The need to summarize goes even deeper. Most news articles are themselves summaries of the events they cover. Wikipedia may contain 6.9 million articles, but the average length of an article is a mere 690 words—it’s a collection of summaries. While few people would consider a book to be a summary, most non-fiction titles are distillations of the author’s more extensive research.
I would even argue that human language is itself a form of summary. There’s a reason we say that we “choose our words”—we’re summarizing the rich, complex, and chaotic thoughts and feelings in our minds into a limited but hopefully understandable collection of words.

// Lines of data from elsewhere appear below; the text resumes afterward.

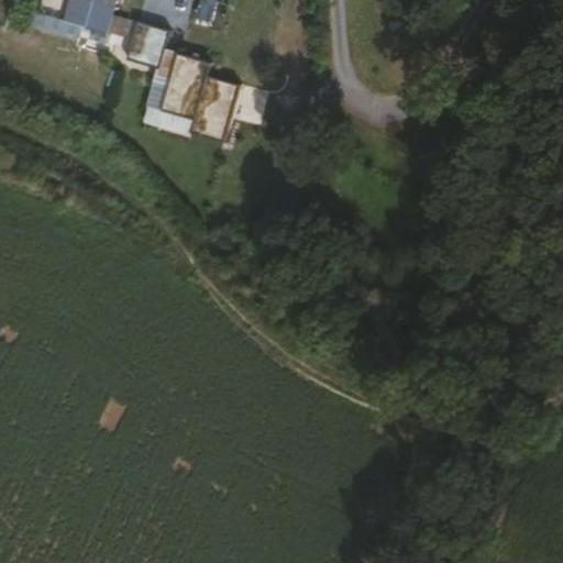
[(66,0),(61,20),(106,33),(110,18),(114,0),(66,0)]
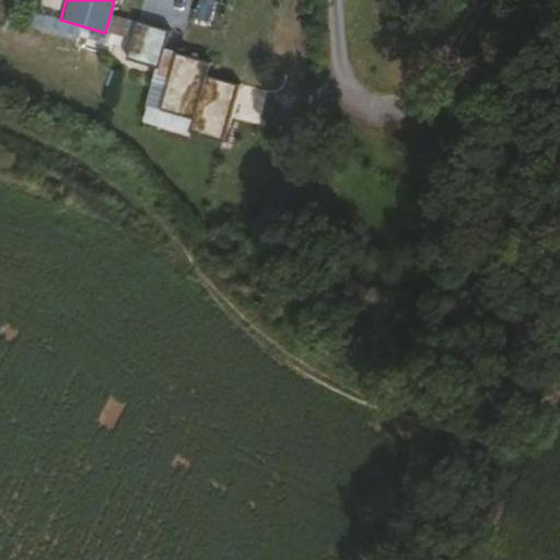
[(200,0),(197,20),(210,22),(214,0),(200,0)]
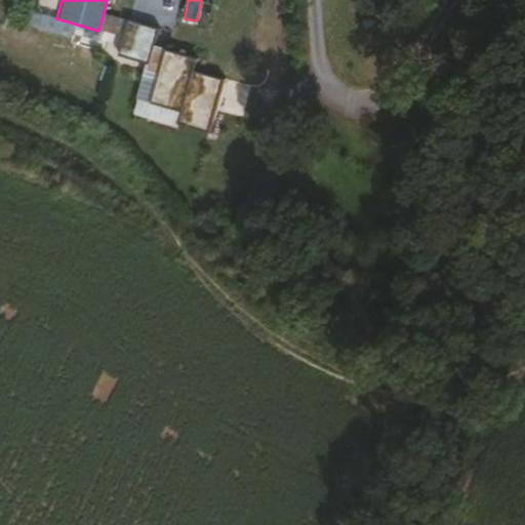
[(122,37),(126,23),(103,16),(98,31),(122,37)]
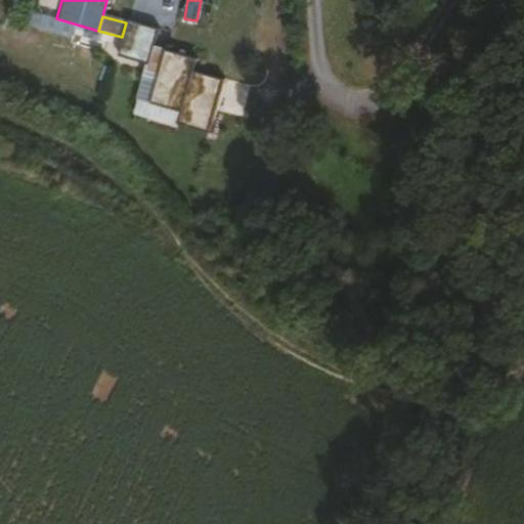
[(156,30),(126,23),(118,55),(147,62),(151,47),(156,30)]
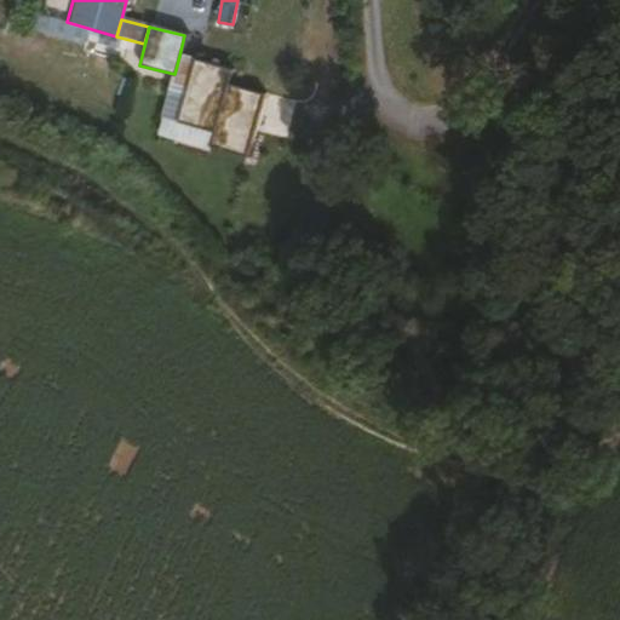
[(177,120),(195,61),(179,56),(174,74),(162,115),(177,120)]
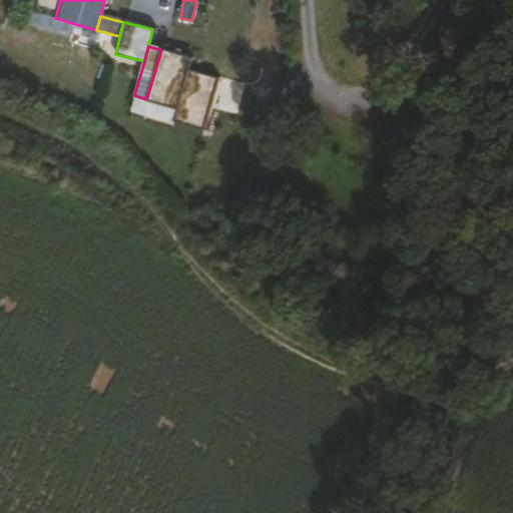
[(191,59),(161,50),(146,99),(177,108),(188,70),(191,59)]
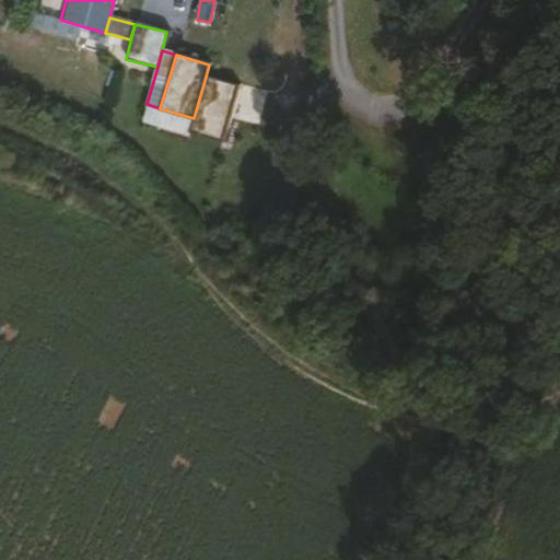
[(240,86),(206,77),(194,118),(189,132),(223,142),(231,118),(240,86)]
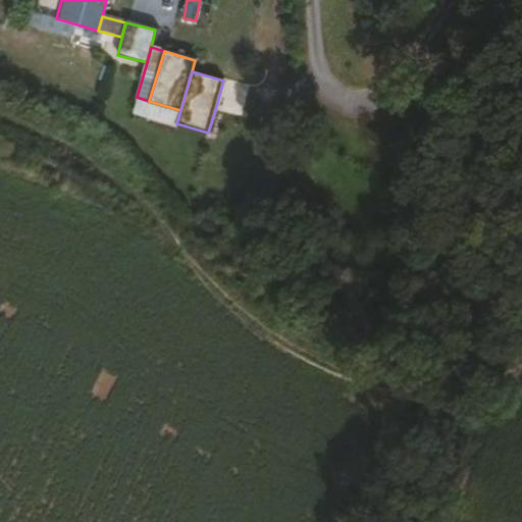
[(223,81),(215,110),(241,117),(250,85),(224,77),(223,81)]
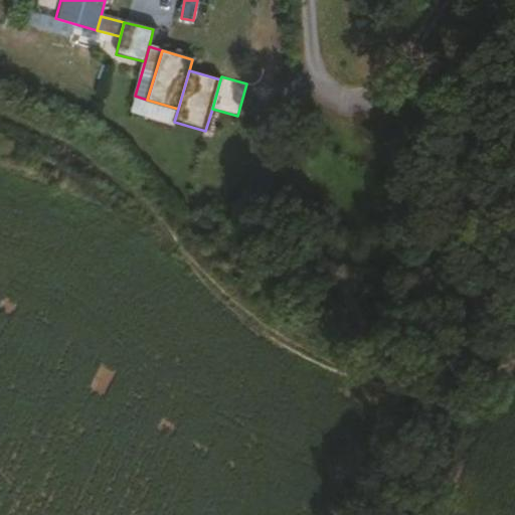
[(147,100),(135,96),(130,113),(173,125),(174,122),(178,109),(147,100)]
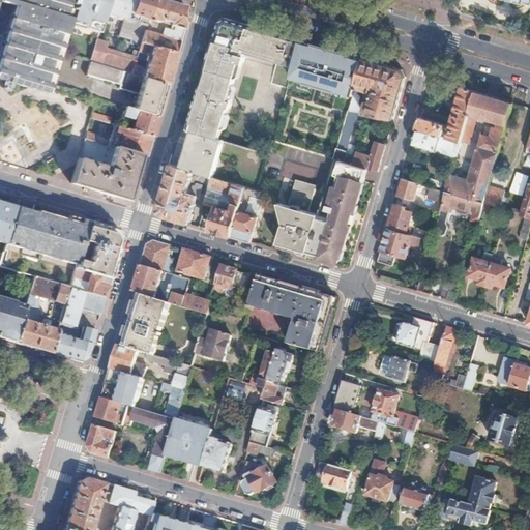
[(70,22),(77,0),(0,0),(0,1),(3,3),(15,6),(0,58),(0,78),(48,92),(50,87),(95,101),(96,97),(52,84),(70,22)]
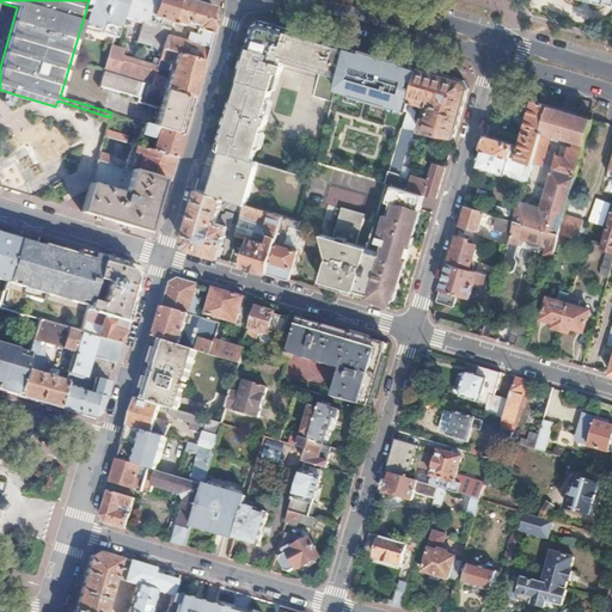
[(121,18),(126,0),(89,0),(81,25),(99,30),(102,24),(117,29),(121,18)]
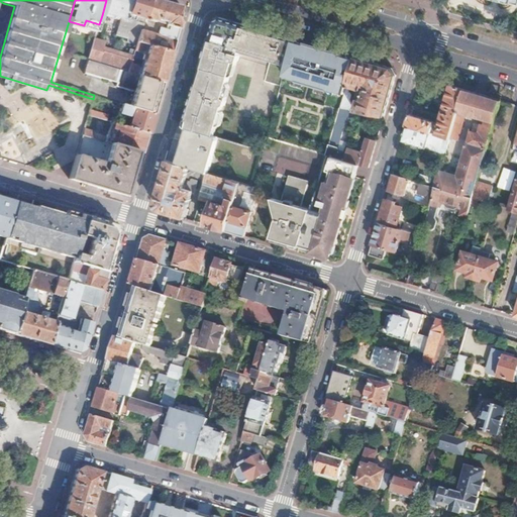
[(108,13),(111,0),(106,0),(102,15),(113,18),(113,14),(108,13)]
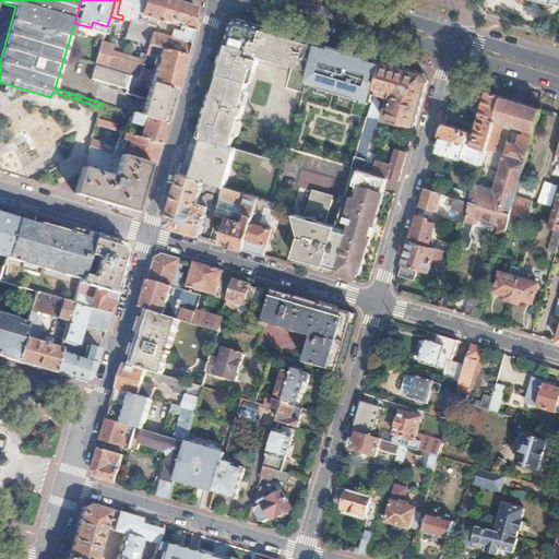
[(156,20),(162,0),(120,0),(117,14),(122,15),(122,20),(125,21),(127,20),(128,18),(132,19),(133,19),(138,20),(140,15),(152,19),(151,24),(155,25),(156,20)]
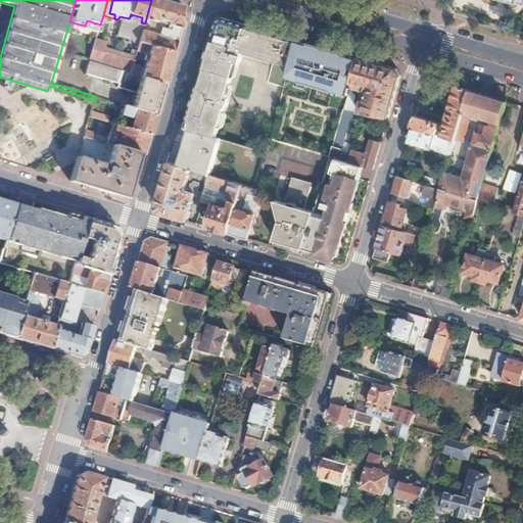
[(175,52),(187,12),(183,5),(163,0),(151,0),(146,18),(157,21),(159,19),(163,20),(162,22),(165,24),(167,21),(170,22),(170,26),(173,27),(172,30),(163,28),(160,35),(143,30),(140,42),(175,52)]
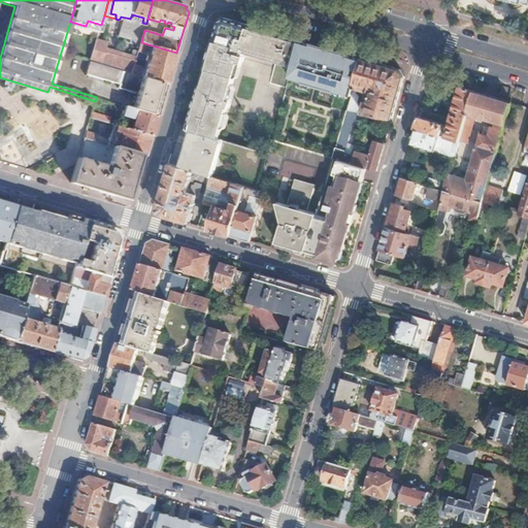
[(144,30),(146,24),(142,23),(130,19),(126,18),(125,18),(120,37),(132,41),(131,44),(139,47),(141,42),(144,30)]
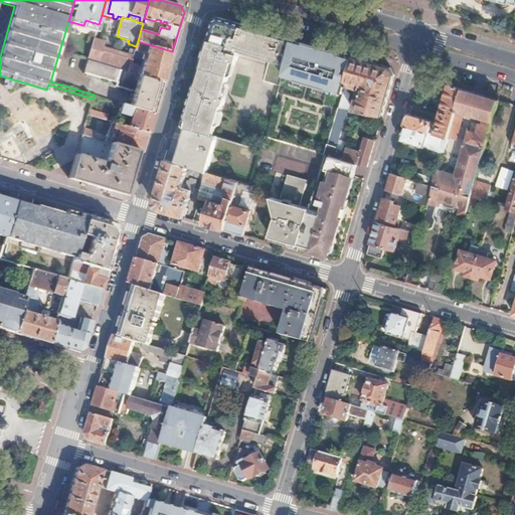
[(215,129),(237,50),(286,64),(293,39),(218,17),(213,20),(184,119),(189,121),(186,127),(189,128),(210,134),(212,127),(215,129)]
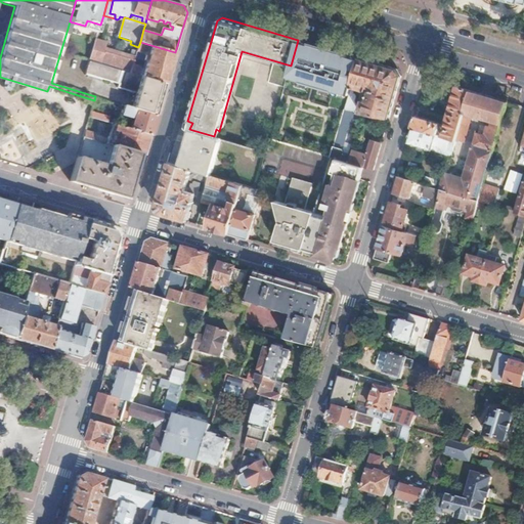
[(134,62),(135,56),(105,47),(106,43),(96,39),(89,60),(90,60),(130,73),(134,62)]
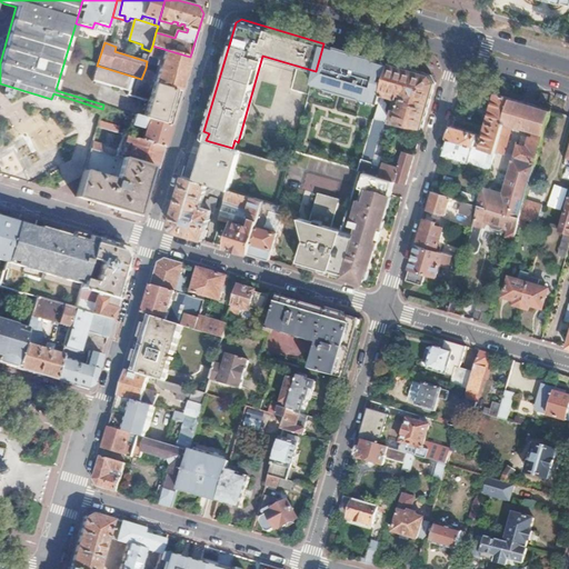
[(318,122),(328,83),(329,83),(335,61),(342,65),(347,50),(323,43),(316,71),(302,122),(307,123),(308,120),(318,122)]
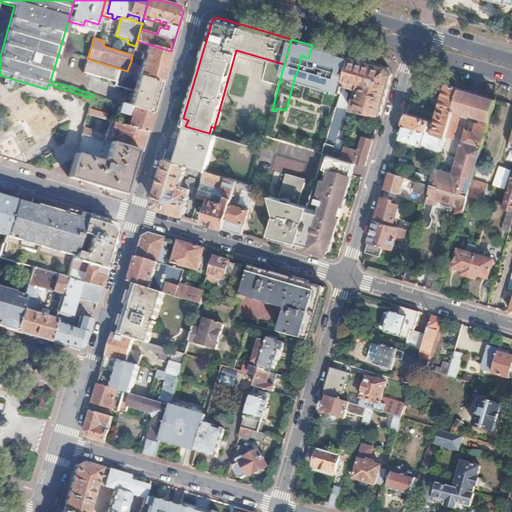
[(162,81),(171,51),(137,41),(135,46),(134,50),(143,52),(141,57),(144,58),(141,68),(137,66),(138,65),(137,63),(136,62),(131,61),(127,71),(162,81)]
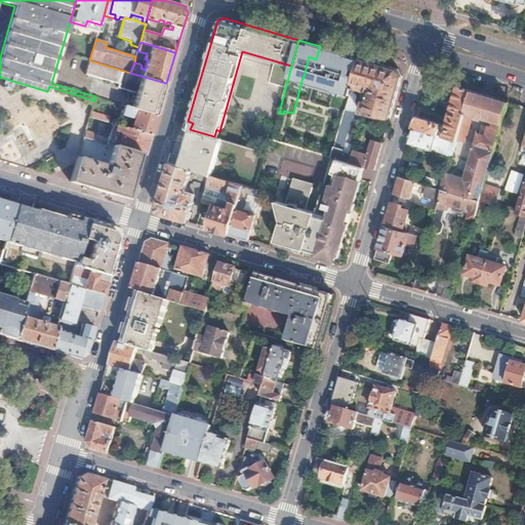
[(349,99),(361,58),(354,59),(344,97),(349,99)]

Just as summaries lose nuance and detail, language often falls short of conveying precisely what we’re thinking. Without full-bandwidth telepathy, it’s the best we have for sharing ideas. Summaries are intrinsic to human expression.
To summarize—I had to!—summaries offer a different value proposition for everyone. Reading speed, language fluency, topical understanding, display space, and other factors play into how valuable a summary of a particular length will be in any given situation. You should ask for AI-generated summaries only when they will provide actual value and you can verify their accuracy when it matters. Finally, remember that just because something can be summarized doesn’t mean it should be.